Natural Childbirth
In 2012, Caroline Malatesta and her husband, JT, were expecting their fourth child, their first boy. Caroline had first planned to have the baby at St. Vincent’s hospital. That’s when she saw the Brookwood ads. They promoted natural childbirth, and showed Caroline everything she wanted to see: all the equipment that is used in the natural birth community.
Brookwood
“Brookwood’s advertising is what first piqued my interest in natural birth,” said Malatesta. She also said that: “What was promised online and then confirmed through my doctor was the most influential.” So she decided to have her son at Brookwood Baptist Medical Center in Birmingham, Alabama.
Early
The problem arose because the baby came a little early, and Caroline’s doctor was not on call. So, absurd as it may seem, the nurses tried to stop her from pushing. Then they made her lie down, which was not the position she had chose to give birth in, and somehow, one of the nurses pushed the baby back into her vagina. That lasted for 6 minutes.
Pudendal Neuralgia
One minute after the doctor arrived, the baby was born. Fortunately, he was alright. But Caroliine was not. She suffers from pudendal neuralgia, which is nerve damage in the genital region. She refers that the pain is worse than labor. And that the condition has killed her sex life.
In Pain
She explains why she decided to sue. “I had tried everything within my power to understand what happened from Brookwood’s perspective and get answers. Unfortunately I felt like I didn’t get any real answers. And they eventually just shut me out. That was when I realized the only option was litigation.”
Misrepresentation
In August 2016, Caroline was awarded $16 million and the affirmation that her birth experience was not only unacceptable, but a direct result of misrepresentation by Brookwood.
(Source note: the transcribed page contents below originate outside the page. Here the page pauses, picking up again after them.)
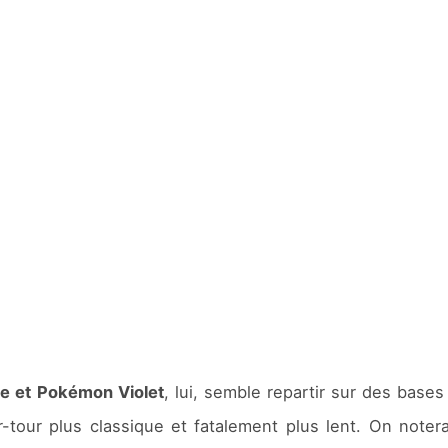
e et Pokémon Violet
, lui, semble repartir sur des bases
ar-tour plus classique et fatalement plus lent. On note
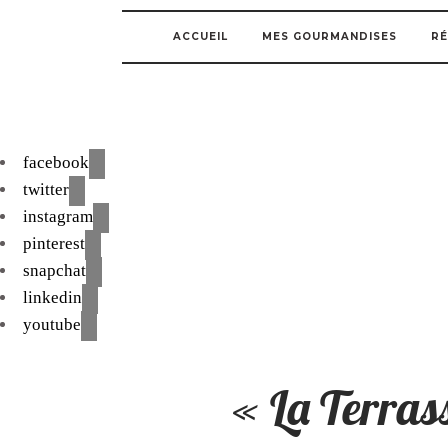
ACCUEIL
MES GOURMANDISES
RÉ
facebook
twitter
instagram
pinterest
snapchat
linkedin
youtube
« La Terrass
“It’s meaningful to me that so many women have contacted me and told me that the verdict was their validation that they never got. That gives meaning to an injury that’s hard to come to terms with – a bigger meaning than myself.”
“When I finally started talking about how I was concerned about how my birth went, other women started talking to me,” she said. “Then last year, when the media began covering my story, it’s like the floodgates opened. Women from all over started contacting me about similar things that happened to them.”
“That was a real driver for me to keep pursuing this. I realized I couldn’t just let that go.”
Hope
“I’m doing better today, but life is very different. I sleep a lot more. I have to rest in bed a lot more. I go back and forth between using ice packs and being in hot baths for portions of the day to help with pain. I am just in chronic, real, nerve pain in the most sensitive area of the body. Some days I’m in a lot of pain, some days are better. You just take one day at a time. I’m still on a lot of medication, I still only do a fraction of what I used to do, I still can’t have sex. I have to reserve my energy for the important things. The nerve has to stay quiet. It would have to be a major medical advancement or a miracle for it to get better. I refuse to say never. I have to hold out some hope.”